O depoimento ocorreu nas dependências do Supremo Tribunal Federal (STF), sob a condução da delegada Janaina Palazzo e por determinação do ministro Dias Toffoli, relator do caso. Ao ser solicitada a senha do celular para acesso a dados, Vorcaro e seu advogado justificaram a recusa como uma forma de preservar “relações pessoais e privadas”.

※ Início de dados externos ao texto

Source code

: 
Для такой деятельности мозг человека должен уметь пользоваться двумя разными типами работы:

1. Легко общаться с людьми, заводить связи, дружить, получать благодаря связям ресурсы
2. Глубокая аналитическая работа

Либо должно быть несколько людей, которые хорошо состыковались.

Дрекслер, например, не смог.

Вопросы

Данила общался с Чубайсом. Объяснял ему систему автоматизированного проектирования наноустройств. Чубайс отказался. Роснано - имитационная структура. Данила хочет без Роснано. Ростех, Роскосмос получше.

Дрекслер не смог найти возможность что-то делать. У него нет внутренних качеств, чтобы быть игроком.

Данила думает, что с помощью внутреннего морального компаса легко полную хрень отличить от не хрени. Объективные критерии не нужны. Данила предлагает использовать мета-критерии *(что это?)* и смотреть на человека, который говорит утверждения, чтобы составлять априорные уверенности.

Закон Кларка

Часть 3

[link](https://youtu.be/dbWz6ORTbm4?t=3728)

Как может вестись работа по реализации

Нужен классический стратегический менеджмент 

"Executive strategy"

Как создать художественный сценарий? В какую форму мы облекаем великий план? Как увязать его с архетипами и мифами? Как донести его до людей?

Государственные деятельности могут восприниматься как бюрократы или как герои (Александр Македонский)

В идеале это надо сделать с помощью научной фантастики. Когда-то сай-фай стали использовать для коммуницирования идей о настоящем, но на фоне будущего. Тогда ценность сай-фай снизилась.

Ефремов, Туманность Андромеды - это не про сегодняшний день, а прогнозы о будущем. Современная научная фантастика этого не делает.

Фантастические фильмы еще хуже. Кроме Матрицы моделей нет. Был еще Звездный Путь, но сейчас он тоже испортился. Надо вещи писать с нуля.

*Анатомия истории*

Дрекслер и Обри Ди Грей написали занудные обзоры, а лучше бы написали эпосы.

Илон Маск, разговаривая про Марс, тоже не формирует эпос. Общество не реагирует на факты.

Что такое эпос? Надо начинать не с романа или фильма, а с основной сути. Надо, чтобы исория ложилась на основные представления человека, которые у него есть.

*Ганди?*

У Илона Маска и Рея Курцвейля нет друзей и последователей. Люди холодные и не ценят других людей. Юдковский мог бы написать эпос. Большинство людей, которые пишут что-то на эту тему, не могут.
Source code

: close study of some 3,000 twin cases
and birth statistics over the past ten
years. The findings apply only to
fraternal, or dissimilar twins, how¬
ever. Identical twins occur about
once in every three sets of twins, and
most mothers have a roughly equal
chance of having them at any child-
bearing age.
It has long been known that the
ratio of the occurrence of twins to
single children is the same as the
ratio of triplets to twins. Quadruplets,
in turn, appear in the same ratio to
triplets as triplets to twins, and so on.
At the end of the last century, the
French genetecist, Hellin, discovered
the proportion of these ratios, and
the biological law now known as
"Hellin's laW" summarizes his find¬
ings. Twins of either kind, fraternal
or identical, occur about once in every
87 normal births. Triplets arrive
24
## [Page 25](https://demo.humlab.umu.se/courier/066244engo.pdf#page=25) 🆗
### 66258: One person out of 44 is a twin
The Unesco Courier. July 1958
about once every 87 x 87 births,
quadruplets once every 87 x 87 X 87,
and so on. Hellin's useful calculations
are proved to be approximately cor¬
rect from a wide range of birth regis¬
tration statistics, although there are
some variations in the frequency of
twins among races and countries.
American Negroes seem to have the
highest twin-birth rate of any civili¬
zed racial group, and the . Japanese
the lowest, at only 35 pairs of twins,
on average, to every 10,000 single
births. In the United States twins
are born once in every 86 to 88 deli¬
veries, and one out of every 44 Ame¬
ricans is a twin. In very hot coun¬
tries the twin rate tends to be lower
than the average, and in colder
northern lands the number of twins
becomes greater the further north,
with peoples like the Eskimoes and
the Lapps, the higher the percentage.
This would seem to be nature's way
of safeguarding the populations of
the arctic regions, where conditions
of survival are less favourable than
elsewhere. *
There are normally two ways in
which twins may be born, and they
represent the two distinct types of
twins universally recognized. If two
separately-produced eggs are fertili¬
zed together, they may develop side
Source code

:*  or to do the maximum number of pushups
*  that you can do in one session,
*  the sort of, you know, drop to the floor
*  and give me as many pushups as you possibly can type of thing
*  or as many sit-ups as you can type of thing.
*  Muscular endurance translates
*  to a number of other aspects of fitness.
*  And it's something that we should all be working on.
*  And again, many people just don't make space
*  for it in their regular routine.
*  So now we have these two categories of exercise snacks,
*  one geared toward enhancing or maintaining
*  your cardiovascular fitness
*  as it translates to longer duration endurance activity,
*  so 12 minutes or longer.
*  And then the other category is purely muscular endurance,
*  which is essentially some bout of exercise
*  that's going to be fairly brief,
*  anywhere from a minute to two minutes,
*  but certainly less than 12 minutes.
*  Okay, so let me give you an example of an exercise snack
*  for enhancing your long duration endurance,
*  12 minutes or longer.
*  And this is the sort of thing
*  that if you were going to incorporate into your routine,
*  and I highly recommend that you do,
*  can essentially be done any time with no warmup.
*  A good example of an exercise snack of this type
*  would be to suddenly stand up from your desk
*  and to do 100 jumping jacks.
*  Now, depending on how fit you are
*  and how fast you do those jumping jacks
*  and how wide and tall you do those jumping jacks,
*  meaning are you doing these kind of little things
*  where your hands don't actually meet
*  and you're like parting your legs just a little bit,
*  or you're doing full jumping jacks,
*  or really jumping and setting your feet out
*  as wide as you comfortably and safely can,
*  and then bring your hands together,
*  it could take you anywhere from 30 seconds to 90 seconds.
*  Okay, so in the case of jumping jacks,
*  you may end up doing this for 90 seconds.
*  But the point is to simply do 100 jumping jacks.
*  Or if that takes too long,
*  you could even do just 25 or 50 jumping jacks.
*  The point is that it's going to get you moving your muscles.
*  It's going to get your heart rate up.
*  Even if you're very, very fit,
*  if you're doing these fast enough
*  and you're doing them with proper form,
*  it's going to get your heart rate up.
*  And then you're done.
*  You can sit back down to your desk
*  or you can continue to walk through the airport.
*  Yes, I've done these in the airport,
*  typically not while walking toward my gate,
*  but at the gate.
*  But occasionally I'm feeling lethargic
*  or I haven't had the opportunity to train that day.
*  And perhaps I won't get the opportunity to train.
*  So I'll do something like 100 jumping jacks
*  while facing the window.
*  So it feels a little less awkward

Negativa e Defesa do Banqueiro
Durante a oitiva, Daniel Vorcaro afirmou que seu principal objetivo é “restabelecer a verdade” e refutou as acusações de fraudes em carteiras de investimentos. “Essa fraude que foi colocada, ela não existiu, e não era para ter liquidado o banco. Não era para eu estar passando por isso”, declarou o banqueiro.
Contexto da Investigação
A investigação sobre as supostas fraudes no Banco Master tramita no STF desde novembro de 2025, quando o ministro Dias Toffoli decidiu que a apuração deveria ser conduzida pela Corte, e não pela Justiça Federal em Brasília. A decisão se deu em razão da menção de um deputado federal nas investigações, o que confere foro privilegiado ao parlamentar.
A Operação Compliance Zero foi deflagrada pela PF para investigar a concessão de créditos falsos pelo Banco Master. Um dos pontos centrais da apuração é a tentativa de aquisição da instituição financeira pelo Banco Regional de Brasília (BRB), um banco público ligado ao governo do Distrito Federal. As fraudes investigadas podem totalizar um valor estimado em R$ 17 bilhões.